В Великом княжестве Московском, параллельно с процессом освобождения от монголо-татар, выработалось неприязненное и даже высокомерное отношение к грекам, всё более нараставшее после падения Константинополя. Попавшие в зависимость от турецких властей (для большинства жителей недавно освободившейся от кочевников Московии турки мало чем отличались от монголо-татар) греческие священники самого разного уровня зачастили в Москву за «материальной помощью», что также не способствовало уважительному отношению к ним. Многочисленные попытки византийцев вразумить своих «младших братьев во Христе» различными способами – от увещевательных до кардинальных – усугубляли дело. Еще в 1649 г. побывавший в Москве Патриарх Иерусалимский Паисий обратил внимание на некоторые «нововведения» в Московской Церкви. К мнению авторитетного предстоятеля древней Церкви прислушались и отправили с ним иеромонаха Арсения Суханова 55для изучения восточных обрядов. Спустя два года в Москве побывал митрополит Назаретский Гавриил и тоже указал на отличие обрядов Московской Церкви от Византийской. Через год то же сделал и патриарх Константинопольский Афанасий. Но эти замечания приехавших за деньгами иерархов можно отнести к разряду увещевательных советов. Иначе поступили афонские монахи: увидев в 1652 году церковные печатные книги из Московского княжества, они тотчас же сожгли их, признав еретическими.
Недоверительные отношения сложились у подданных московского государя и с единоверцами из ВКЛ. После заключения Брестской унии (1596 г.), в результате которой верующие Киевской и Литовской Руси, сохранив восточный обряд, перешли под юрисдикцию Римской Церкви, стали считаться схизматиками, отколовшимися от истоков своего вероисповедания. По этим и многим другим причинам греческие иерархи и ученые-богословы из ВКЛ, прежде всего из Киево-могилянской духовной академии, воспринимались как еретики.

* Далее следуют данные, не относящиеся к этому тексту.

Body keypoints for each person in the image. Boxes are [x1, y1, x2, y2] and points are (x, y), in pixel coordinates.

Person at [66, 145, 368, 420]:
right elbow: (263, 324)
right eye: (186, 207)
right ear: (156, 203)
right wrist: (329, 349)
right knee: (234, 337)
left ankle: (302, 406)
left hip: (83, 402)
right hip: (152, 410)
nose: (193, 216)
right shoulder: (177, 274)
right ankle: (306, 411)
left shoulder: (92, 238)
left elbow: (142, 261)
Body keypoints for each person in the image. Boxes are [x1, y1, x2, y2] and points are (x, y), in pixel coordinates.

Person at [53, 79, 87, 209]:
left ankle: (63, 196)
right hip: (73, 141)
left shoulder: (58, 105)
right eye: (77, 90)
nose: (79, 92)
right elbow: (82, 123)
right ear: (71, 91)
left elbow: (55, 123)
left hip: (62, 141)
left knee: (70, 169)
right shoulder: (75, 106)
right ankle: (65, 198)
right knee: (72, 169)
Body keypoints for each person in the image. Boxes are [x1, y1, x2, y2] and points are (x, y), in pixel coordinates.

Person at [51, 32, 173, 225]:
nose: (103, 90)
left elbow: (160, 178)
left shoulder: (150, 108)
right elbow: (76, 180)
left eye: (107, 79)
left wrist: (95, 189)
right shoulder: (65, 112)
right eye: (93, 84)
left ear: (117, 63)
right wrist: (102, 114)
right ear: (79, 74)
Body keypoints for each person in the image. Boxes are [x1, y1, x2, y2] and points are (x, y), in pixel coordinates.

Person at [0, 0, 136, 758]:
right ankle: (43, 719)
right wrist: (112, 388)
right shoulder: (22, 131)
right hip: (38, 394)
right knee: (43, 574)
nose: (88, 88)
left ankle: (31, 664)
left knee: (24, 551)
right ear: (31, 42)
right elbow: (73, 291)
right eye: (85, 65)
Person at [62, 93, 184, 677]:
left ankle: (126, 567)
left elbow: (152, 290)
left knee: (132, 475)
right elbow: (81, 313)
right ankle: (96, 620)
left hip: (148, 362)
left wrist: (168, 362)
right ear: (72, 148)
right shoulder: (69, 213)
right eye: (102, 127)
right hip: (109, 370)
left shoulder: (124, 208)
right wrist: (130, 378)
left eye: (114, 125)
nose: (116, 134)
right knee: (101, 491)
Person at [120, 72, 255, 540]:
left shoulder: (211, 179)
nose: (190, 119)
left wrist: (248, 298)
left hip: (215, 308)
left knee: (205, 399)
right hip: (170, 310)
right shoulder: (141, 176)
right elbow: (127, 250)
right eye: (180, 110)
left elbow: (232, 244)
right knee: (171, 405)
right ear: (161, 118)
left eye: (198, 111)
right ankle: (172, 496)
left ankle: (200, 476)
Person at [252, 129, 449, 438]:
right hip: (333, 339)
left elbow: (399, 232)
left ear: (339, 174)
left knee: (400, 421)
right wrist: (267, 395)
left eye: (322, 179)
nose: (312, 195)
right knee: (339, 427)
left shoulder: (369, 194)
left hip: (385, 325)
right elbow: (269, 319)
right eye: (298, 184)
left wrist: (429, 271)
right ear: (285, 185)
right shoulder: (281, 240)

Справка.С моральной точки зрения, это облегчало ведение беспрерывных войн с ними. Во время одной из этих войн, по понятным причинам называвшейся дореволюционными и советскими историками Русско-польской, развернутой Алексеем Михайловичем Тишайшим в 1654—1667 гг. на территории современной Беларуси и частично Украины (до Речи Посполитой московские войска не дошли, так как были остановлены под д. Полонка (совр. Барановичский р-н), от оружия, голода и болезней погибло более 40 процентов населения Литовской Руси.
Общее отношение к церковным проблемам середины XVII века выразил житель Великого княжества Московского, непосредственный участник событий, уже упоминавшийся иеромонах Арсений Суханов:
«И папа не глава Церкви, и греки не источник, а если и были источником, то ныне он пересох»; «вы и сами (греки) страдаете от жажды, как же вам напоять весь свет из своего источника?»
В обществе и литературе Московского княжества появилась и пустила глубокие корни мысль о перемещении центра восточного христианства в Москову, столицу единственного свободного и сильного восточно-христианского государства. Так в своё время появилась концепция «Москва —Третий Рим» (автор —старец псковского Елеазарова монастыря монах Филофей). Катализатором подобных идей послужила реформа, пожалуй, самого образованного из московских патриархов Никона, понимавшего, что во вверенной ему Церкви давно назрела необходимость исправления богослужебных книг. Попытки привести их в соответствие с византийскими оригиналами предпринимались и ранее, но успеха не имели по той причине, что образованных людей, знавших литургику, богословие и владеющих одновременно церковнославянским и греческим языками, попросту не было. Вот что сообщает об этом почти за век до реформы Никона опытный дипломат иезуит Антонио Поссевино ( Antonio Possevino, Possevin ), о поездке которого в Москву речь пойдёт ниже:
«Таким образом, раз они (жители Московии. – Прим. автора) знают только русский язык (здесь и далее в цитате язык ВКЛ. – Прим. автора) , а греческий язык им недоступен, то нет никакой пользы от свода Флорентийского собора, изданного на греческом языке, который я передал в крепости Старице на реке Волге от имени Вашего Святейшества этому государю в присутствии многочисленного собрания приближенных. Там нет никого, кто понимал бы этот язык, если не считать того, о чем нам сообщили: в прошлом году из Византии прибыли некие греки, которые по поручению государя учат какого-то московита, чтобы тот взял на себя труд переводчика на этот язык. Но я думаю, что это скорее тот испорченный язык, на котором говорят нынешние греки, а не древний или тот, на котором отцы церкви писали книги и своды. Поэтому даже сама булла, или так называемый диплом, о единении, составленная Евгением IV и переданная нам в оригинале светлейшим кардиналом Сан-Северино, не могла быть полезна, хотя она была написана по-латыни, по-гречески и по-русски.